Here's a small victory: Puddle of Mudd, dubious as both its music and local status might be, is a bona fide, TRL-approved success story ranking in the Top 100 on Amazon.com's sales chart. Mesh StL, St. Louis' own ungodly merger of Bush-style second-generation grunge and lowbrow Southern rock, is currently languishing around 13,000 on the same list, despite the fact that its label stamped the group's disc with the bargain-basement price of $9.97.
Maybe Mesh StL's creativity is best summarized by the fact that the group apparently decided that tossing its city's tag at the end of its name would be less painful than coming up with a handle that wasn't already taken. Or perhaps it's more telling that during one song, singer Matt Arana ends consecutive lines with "about," then later does the same with "without," probably never even considering the possible solution of rhyming the two words. As for Mesh StL's execution, it's all downhill after the group's relative stroke of genius: writing its album title lowercase in no-caps type. Behind a backdrop so derivative it makes early Stone Temple Pilots seem revolutionary, Mesh StL rewrites alt-rock's cliché glossary. Arana complains (this is driving me insane), daydreams (I wish had my wings/I could fly far away), indulges in delusional visions of toughness (I feel dangerous -- though the group's labelmates 'N Sync could probably wipe the floor with Mesh StL) and whines some more, all in a voice that drips with grating sensitive-guy sincerity.
On the somewhat-positive side, Mesh StL decides against tormenting listeners with ghastly guitar solos during every song -- only about half contain these torturous exercises. "Little Star" possesses the type of highly concentrated bombast found in the Creed tunes that blast behind sports highlight reels, while "Gray" delivers the kind of stubbornly memorable hooks that keep suggestible people humming Three Doors Down tunes and commercial jingles. Unlike Puddle of Mudd's Wes Scantlin, Arana never forces listeners to envision someone smacking his ass. And not only is this disc family-friendly, but teens might find their parents swiping it to reminisce about the appropriated Skynyrd and Zeppelin riffs. Yet for all its generic appeal to mediocrity-craving audiences of all ages, lowercase still can't find a way to distinguish itself from the faceless Third Matchbox Down mob.

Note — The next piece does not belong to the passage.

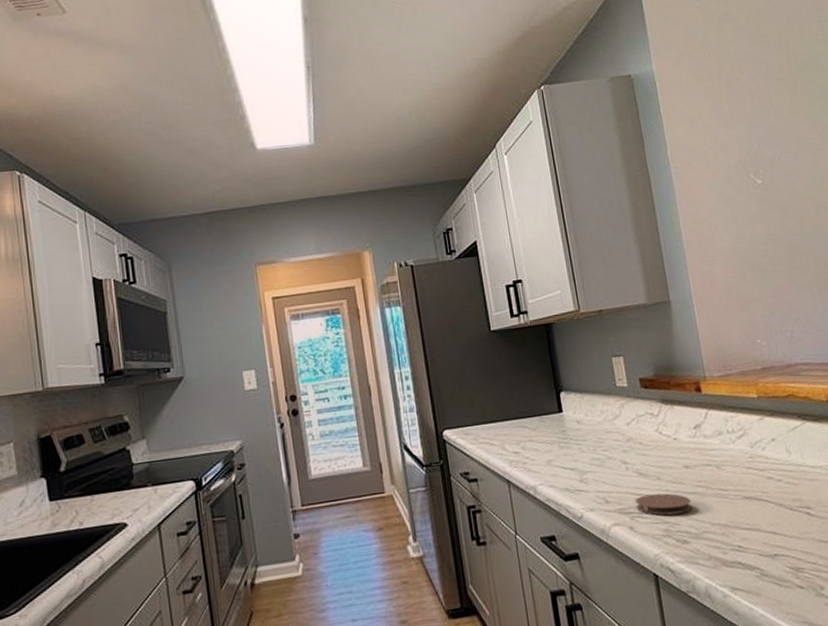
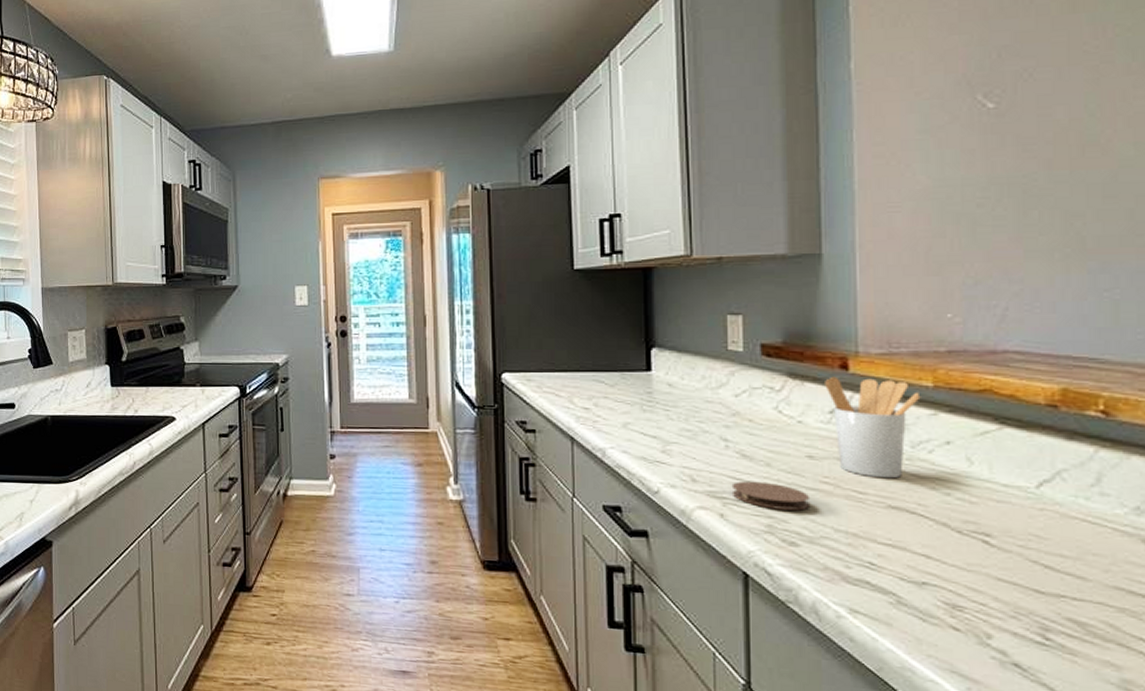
utensil holder: none [687,396,751,476] -> present [825,376,921,479]

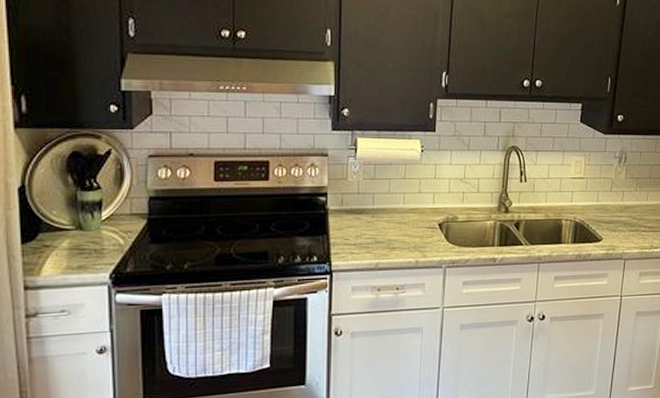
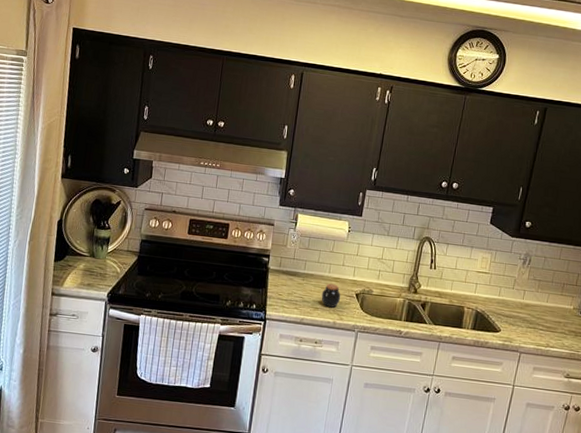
jar: none [397,216,421,244] -> present [321,283,341,307]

Puddle of Mudd might have used a few dirty tracks (a shameless video, TRL Web-site ballot stuffing, Fred Durst-recruited band members from across the country) to earn its place in the spotlight and its victory over Mesh StL in this intrastate battle of the bad bands, but that just proves Kansas Citians are resourceful, real MacGyver-like. Give us a bad call, and we'll take the series.